The Hong Kong Alliance in Support of Patriotic Democratic Movements in China said late Thursday that its chairman, Lee Cheuk-yan, and vice-chairs Albert Ho and Chow Hang-tung had been charged with “inciting subversion of state power” under a national security law imposed by Beijing more than a year ago.
The case was heard in court on Friday. Lee and Ho are already in prison for their roles in 2019 protests. Chow and four other people arrested this week were also charged with failing to give information for a national security inquiry.
The allegations come after police raided and confiscated computers, documents, and promotional materials from the shuttered June 4th museum, which was managed by the alliance to remember the tragic Tiananmen Square crackdown in Beijing on 4 June 1989.
According to police, the alliance’s assets totaled 2.2 million Hong Kong dollars ($280,000).
On the anniversary of China’s Tiananmen Square crackdown, the alliance is most known for organizing candlelight vigils in a Hong Kong park.

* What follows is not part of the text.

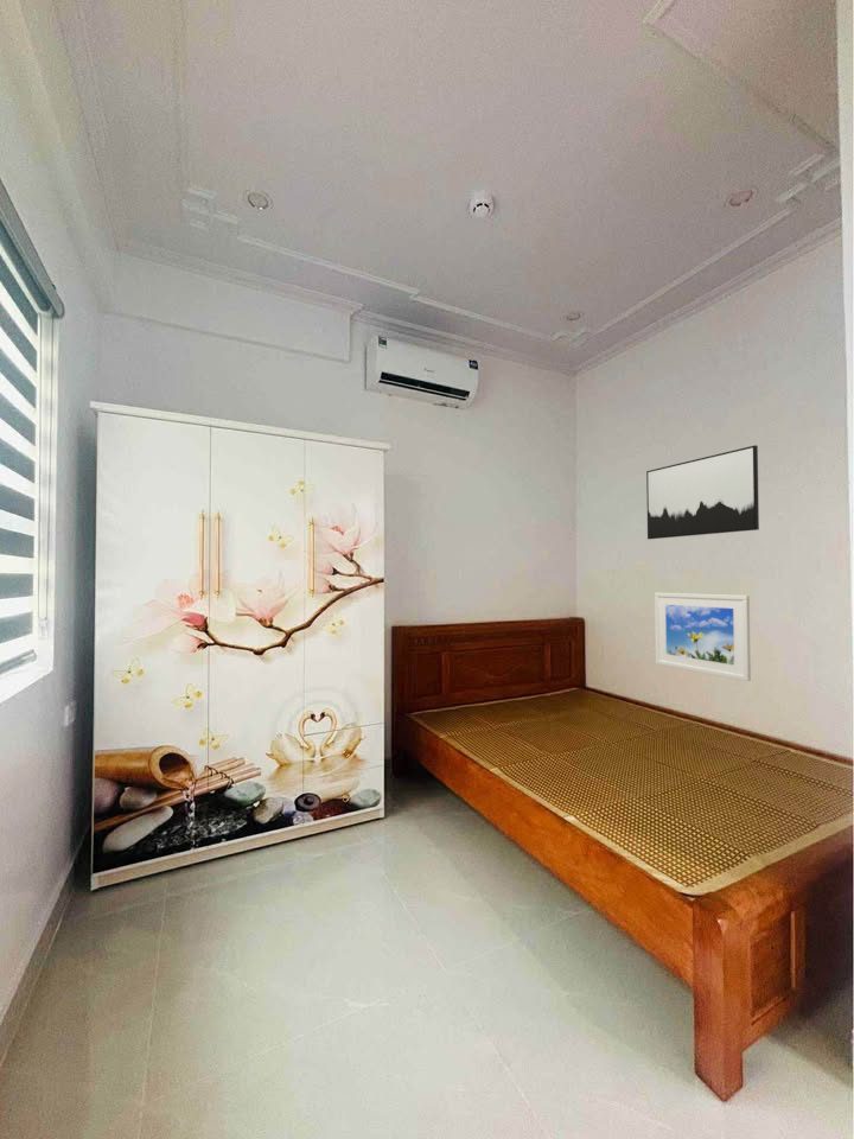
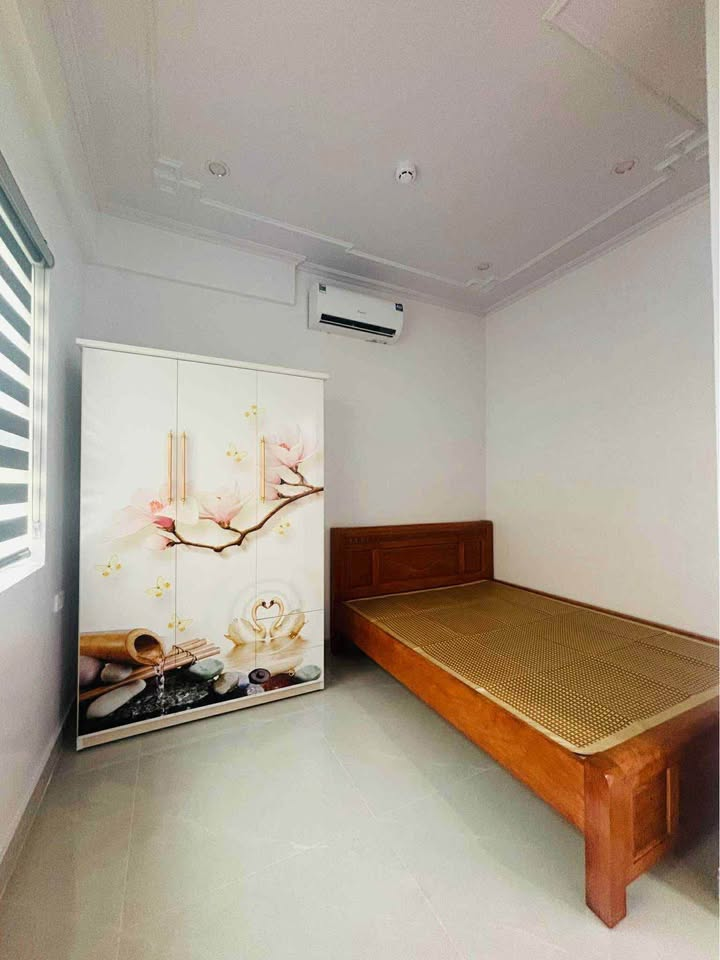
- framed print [654,591,752,682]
- wall art [645,444,760,540]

The annual ceremony drew vast crowds and was the sole large-scale public commemoration on Chinese land.
Authorities have prohibited the vigils for the past two years, claiming public health threats from the Covid-19 outbreak, while critics think the prohibition is part of a broader crackdown on dissent in the city following months of anti-government protests in 2019.
Dozens of pro-democracy activists have been detained, while others have fled to exile abroad, and the city has modified its electoral laws to raise the number of seats for pro-Beijing legislators while decreasing those directly elected.
Beijing slapped a national security statute on the city in June last year, criminalizing subversion, secession, terrorism, and foreign cooperation to intervene in the city’s affairs.
Critics argue that the national security law, which has resulted in the imprisonment of over 100 persons, undermines the liberties given to the former British colony when it was handed over to China in 1997. For the past 50 years, Hong Kong has been promised that it will be able to keep liberties not found on the mainland, such as freedom of expression and assembly.